I can recount each every kiss, exchange of passion, confession of love - each etched around my neck, wrists and ankles. Any heat brushed against me leaves a memory in it’s place.
Love is never past tense but everlasting and it permeates all aspects of my life. It is a blessing and a singularly draining experience.
It tugs at my head and shoulders and tear ducts each time I try my hand at what I’m told normalcy is.
Then we check in or pass off and have to pretend not to be magnets, puzzle pieces.
A Reluctant, Newly Single Wife
I lift my head in anticipation of the loaded moment of eye contact. Something honest, unspoken, forbidden by the heteronormative arbitrators of traditional optics. Sometimes it escapes through our lips, our hands in a innocently intended hug, our throats open to the words we aren’t allowed to say.
My final act of devotion was agreeing to everything I never wanted. I uphold it by keeping the truth on the other side of our condo door, under the covers of our bed that’s just supposed to be mine now.
I met the gazes of people who think I’m younger and live a less serious life. They don’t know that I can’t make room. They don’t know that I am living sacrifice. Marked at the top of the cliff of another man’s desires and they are exactly mine.
They can’t know about the 5 years into a serious commitment it took me to trust the man I was already sure about. That my love language is founded in submission and that is the opposite of who I am in the world they see me in right now.
The honey that falls from my lips is measured and practiced and the rest is reserved.
No one realizes how true it is when I say that I don’t value the sanctity of marriage as we’ve been taught to understand it. I don’t value the production or performance.
They misunderstand the optics of romance with the potentially monstrous reality of what loving selflessly and unconditionally can be.
A Reluctant Individual
Solitude absent of obligation is my favorite kind. I know it seldomly in the outcome of collective choices I live now. I say this with no malice or regret, it just is, as most things are.
I forget myself often. Meals, plans, medical appointments. So much of my self investment in my adult life has been saturated with a longing to never lose approval. Not yours, of course.
I grapple with the desire to destroy and rebuild my surroundings and self anew. If I can just make it like I never allowed myself to be consumed, then I would no longer be preoccupied with everything that knowing it before left behind.
My armor is my ability to not seem bothered or sad or stuck. I lean on half truths to sustain good posture and the illusion of function.
At the moment, I deeply desire platonic bonds and I fear them even more. Seeing me clearly is all and nothing I want.

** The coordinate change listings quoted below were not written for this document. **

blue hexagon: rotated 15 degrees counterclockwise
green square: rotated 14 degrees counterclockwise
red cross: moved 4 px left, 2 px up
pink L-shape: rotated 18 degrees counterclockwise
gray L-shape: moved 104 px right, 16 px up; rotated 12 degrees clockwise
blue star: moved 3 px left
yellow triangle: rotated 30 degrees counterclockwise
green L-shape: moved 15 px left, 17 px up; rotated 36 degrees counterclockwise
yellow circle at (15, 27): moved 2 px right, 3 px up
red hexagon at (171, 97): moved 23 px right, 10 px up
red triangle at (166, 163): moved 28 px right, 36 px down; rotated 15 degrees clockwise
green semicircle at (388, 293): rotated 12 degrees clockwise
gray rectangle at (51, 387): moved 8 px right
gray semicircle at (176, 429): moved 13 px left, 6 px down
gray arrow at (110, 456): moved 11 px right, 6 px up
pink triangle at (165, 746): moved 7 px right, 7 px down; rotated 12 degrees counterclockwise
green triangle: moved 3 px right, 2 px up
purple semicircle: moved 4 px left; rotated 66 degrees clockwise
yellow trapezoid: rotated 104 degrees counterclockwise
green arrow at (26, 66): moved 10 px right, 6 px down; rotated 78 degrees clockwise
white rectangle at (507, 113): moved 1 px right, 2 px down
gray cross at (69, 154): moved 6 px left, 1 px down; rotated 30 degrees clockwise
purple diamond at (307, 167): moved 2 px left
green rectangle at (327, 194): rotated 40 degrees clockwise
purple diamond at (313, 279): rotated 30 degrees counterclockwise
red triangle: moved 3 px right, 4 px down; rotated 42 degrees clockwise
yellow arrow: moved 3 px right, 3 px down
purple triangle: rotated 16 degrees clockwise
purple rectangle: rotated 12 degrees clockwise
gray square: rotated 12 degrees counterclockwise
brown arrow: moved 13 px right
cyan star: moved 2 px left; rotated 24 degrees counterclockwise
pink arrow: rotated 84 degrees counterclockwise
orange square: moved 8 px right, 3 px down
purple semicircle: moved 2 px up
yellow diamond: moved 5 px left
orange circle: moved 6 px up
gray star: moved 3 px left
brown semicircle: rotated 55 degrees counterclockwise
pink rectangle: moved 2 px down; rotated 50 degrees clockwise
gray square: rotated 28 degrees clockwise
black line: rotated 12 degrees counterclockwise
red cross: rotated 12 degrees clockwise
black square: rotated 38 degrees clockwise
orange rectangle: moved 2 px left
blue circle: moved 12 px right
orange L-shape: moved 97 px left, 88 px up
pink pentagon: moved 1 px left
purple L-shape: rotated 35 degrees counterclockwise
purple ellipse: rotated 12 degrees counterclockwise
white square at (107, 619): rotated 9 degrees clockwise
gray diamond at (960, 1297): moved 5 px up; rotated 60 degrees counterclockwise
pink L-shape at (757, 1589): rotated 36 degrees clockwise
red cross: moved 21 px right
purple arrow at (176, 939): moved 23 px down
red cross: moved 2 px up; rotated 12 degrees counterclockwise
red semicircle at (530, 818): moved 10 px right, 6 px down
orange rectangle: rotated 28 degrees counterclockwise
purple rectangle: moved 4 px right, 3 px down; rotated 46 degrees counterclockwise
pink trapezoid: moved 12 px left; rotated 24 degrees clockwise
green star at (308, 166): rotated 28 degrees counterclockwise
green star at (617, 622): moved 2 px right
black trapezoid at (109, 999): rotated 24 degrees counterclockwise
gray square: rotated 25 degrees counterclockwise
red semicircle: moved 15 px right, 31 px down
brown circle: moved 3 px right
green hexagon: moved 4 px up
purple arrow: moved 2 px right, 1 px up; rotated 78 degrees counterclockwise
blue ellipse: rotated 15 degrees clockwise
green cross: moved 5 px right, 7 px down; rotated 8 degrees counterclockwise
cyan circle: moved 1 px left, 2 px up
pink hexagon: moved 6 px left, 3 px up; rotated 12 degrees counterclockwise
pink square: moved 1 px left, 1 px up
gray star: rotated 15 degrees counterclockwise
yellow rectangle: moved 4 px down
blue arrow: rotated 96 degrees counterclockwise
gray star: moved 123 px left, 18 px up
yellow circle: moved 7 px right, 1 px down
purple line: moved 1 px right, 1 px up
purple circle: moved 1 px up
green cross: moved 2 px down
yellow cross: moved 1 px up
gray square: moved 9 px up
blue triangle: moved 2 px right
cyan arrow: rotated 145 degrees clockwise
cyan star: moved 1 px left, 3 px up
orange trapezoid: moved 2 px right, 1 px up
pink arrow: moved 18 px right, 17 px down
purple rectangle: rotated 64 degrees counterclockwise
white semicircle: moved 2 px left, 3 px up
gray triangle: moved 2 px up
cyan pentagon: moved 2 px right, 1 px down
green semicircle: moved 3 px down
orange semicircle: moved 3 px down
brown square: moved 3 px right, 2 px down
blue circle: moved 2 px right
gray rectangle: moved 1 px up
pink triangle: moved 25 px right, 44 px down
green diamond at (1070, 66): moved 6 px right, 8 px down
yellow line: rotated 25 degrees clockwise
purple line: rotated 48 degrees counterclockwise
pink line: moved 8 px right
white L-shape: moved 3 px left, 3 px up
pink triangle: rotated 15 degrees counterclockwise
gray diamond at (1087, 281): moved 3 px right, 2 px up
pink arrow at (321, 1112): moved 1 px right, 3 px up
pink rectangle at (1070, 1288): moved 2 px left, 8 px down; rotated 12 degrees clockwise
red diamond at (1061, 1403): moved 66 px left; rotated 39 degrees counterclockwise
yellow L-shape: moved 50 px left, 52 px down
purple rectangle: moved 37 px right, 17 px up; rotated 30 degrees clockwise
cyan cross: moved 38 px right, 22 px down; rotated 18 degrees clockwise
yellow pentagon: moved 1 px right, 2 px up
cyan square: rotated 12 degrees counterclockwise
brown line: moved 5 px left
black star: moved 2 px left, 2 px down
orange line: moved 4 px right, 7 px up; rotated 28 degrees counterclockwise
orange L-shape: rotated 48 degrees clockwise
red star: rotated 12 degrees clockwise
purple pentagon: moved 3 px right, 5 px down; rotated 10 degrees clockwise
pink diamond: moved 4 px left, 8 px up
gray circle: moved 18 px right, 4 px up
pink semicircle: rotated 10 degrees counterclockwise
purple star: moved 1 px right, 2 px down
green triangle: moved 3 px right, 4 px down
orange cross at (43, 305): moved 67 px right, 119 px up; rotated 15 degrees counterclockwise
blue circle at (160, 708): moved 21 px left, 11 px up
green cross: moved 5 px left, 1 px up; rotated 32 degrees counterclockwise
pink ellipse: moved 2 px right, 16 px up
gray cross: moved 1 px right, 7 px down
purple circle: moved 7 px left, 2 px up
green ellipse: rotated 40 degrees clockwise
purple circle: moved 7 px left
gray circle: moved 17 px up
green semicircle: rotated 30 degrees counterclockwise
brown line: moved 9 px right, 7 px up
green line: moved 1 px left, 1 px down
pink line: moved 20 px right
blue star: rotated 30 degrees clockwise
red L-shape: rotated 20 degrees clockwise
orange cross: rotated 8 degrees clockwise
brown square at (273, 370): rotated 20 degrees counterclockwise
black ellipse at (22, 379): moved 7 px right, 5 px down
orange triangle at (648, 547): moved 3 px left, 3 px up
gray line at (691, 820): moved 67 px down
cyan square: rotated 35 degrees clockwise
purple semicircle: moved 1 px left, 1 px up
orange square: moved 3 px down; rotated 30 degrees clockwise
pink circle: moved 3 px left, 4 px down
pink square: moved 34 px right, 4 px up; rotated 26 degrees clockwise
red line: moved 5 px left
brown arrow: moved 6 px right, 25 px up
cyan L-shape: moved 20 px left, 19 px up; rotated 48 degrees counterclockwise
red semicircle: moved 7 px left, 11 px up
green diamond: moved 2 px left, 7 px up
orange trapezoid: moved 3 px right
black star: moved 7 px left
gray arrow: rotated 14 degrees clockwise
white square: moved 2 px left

To be loved and understood in tandem, impossible for a poet.
When I meet those curious irises, they meet his. When I go to tell the truth, it catches in my throat and I turn to stone. Or I sit high above my body, in my mind while I recount things that wound me deeply as if they are not hurting me now.
If you stand too close, you’ll see that merely a shadow of longing, grasping for the phantom feeling of being wrapped in frame of perfectly shaped shoulders.
Much like the the little spruce leaves, I am affected at the slightest reminder. Longing for more than just 15 minutes in the presence of something that feels bigger, better than the heaviness of an unyielding devotion.